Directions
Reproduce all of the data below word for word, keeping every line in its original order.

Extracted data
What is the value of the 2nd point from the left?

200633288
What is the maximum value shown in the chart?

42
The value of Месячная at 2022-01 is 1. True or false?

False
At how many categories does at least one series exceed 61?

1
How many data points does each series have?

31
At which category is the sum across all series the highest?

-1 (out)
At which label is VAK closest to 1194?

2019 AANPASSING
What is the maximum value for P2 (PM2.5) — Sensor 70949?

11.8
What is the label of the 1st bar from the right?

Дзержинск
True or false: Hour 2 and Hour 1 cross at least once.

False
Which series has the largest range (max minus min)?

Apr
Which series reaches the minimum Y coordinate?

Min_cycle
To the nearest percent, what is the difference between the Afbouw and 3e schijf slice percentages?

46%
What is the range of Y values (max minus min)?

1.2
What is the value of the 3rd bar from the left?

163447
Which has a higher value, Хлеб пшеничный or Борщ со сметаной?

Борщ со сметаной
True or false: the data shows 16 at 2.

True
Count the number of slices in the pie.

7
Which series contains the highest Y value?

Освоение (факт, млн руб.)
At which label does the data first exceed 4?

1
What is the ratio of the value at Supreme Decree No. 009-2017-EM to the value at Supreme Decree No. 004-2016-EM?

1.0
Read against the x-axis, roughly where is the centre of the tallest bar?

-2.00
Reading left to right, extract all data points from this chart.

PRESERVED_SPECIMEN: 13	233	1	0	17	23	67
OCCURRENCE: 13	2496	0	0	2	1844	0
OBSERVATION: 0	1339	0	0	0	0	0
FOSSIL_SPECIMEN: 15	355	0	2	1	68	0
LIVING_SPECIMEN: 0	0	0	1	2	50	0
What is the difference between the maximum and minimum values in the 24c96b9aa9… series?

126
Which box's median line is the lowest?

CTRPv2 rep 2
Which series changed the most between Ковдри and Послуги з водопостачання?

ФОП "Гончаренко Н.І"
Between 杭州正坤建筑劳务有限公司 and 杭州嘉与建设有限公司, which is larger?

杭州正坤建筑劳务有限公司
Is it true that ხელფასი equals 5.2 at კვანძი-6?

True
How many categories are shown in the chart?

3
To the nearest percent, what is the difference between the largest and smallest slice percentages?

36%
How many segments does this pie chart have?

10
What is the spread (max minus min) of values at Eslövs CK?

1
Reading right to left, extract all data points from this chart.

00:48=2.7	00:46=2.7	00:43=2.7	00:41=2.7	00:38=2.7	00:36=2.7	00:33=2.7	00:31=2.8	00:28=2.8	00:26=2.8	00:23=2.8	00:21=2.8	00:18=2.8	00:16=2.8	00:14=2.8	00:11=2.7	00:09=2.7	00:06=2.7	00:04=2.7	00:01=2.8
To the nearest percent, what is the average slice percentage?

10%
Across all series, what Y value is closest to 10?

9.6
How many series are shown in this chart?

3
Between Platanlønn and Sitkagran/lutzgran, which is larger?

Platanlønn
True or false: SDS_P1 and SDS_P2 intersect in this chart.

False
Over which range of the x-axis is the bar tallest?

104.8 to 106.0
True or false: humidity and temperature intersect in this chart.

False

Answer space
What is the value of the 2nd point from the left?

200633288
What is the maximum value shown in the chart?

42
The value of Месячная at 2022-01 is 1. True or false?

False
At how many categories does at least one series exceed 61?

1
How many data points does each series have?

31
At which category is the sum across all series the highest?

-1 (out)
At which label is VAK closest to 1194?

2019 AANPASSING
What is the maximum value for P2 (PM2.5) — Sensor 70949?

11.8
What is the label of the 1st bar from the right?

Дзержинск
True or false: Hour 2 and Hour 1 cross at least once.

False
Which series has the largest range (max minus min)?

Apr
Which series reaches the minimum Y coordinate?

Min_cycle
To the nearest percent, what is the difference between the Afbouw and 3e schijf slice percentages?

46%
What is the range of Y values (max minus min)?

1.2
What is the value of the 3rd bar from the left?

163447
Which has a higher value, Хлеб пшеничный or Борщ со сметаной?

Борщ со сметаной
True or false: the data shows 16 at 2.

True
Count the number of slices in the pie.

7
Which series contains the highest Y value?

Освоение (факт, млн руб.)
At which label does the data first exceed 4?

1
What is the ratio of the value at Supreme Decree No. 009-2017-EM to the value at Supreme Decree No. 004-2016-EM?

1.0
Read against the x-axis, roughly where is the centre of the tallest bar?

-2.00
Reading left to right, extract all data points from this chart.

PRESERVED_SPECIMEN: 13	233	1	0	17	23	67
OCCURRENCE: 13	2496	0	0	2	1844	0
OBSERVATION: 0	1339	0	0	0	0	0
FOSSIL_SPECIMEN: 15	355	0	2	1	68	0
LIVING_SPECIMEN: 0	0	0	1	2	50	0
What is the difference between the maximum and minimum values in the 24c96b9aa9… series?

126
Which box's median line is the lowest?

CTRPv2 rep 2
Which series changed the most between Ковдри and Послуги з водопостачання?

ФОП "Гончаренко Н.І"
Between 杭州正坤建筑劳务有限公司 and 杭州嘉与建设有限公司, which is larger?

杭州正坤建筑劳务有限公司
Is it true that ხელფასი equals 5.2 at კვანძი-6?

True
How many categories are shown in the chart?

3
To the nearest percent, what is the difference between the largest and smallest slice percentages?

36%
How many segments does this pie chart have?

10
What is the spread (max minus min) of values at Eslövs CK?

1
Reading right to left, extract all data points from this chart.

00:48=2.7	00:46=2.7	00:43=2.7	00:41=2.7	00:38=2.7	00:36=2.7	00:33=2.7	00:31=2.8	00:28=2.8	00:26=2.8	00:23=2.8	00:21=2.8	00:18=2.8	00:16=2.8	00:14=2.8	00:11=2.7	00:09=2.7	00:06=2.7	00:04=2.7	00:01=2.8
To the nearest percent, what is the average slice percentage?

10%
Across all series, what Y value is closest to 10?

9.6
How many series are shown in this chart?

3
Between Platanlønn and Sitkagran/lutzgran, which is larger?

Platanlønn
True or false: SDS_P1 and SDS_P2 intersect in this chart.

False
Over which range of the x-axis is the bar tallest?

104.8 to 106.0
True or false: humidity and temperature intersect in this chart.

False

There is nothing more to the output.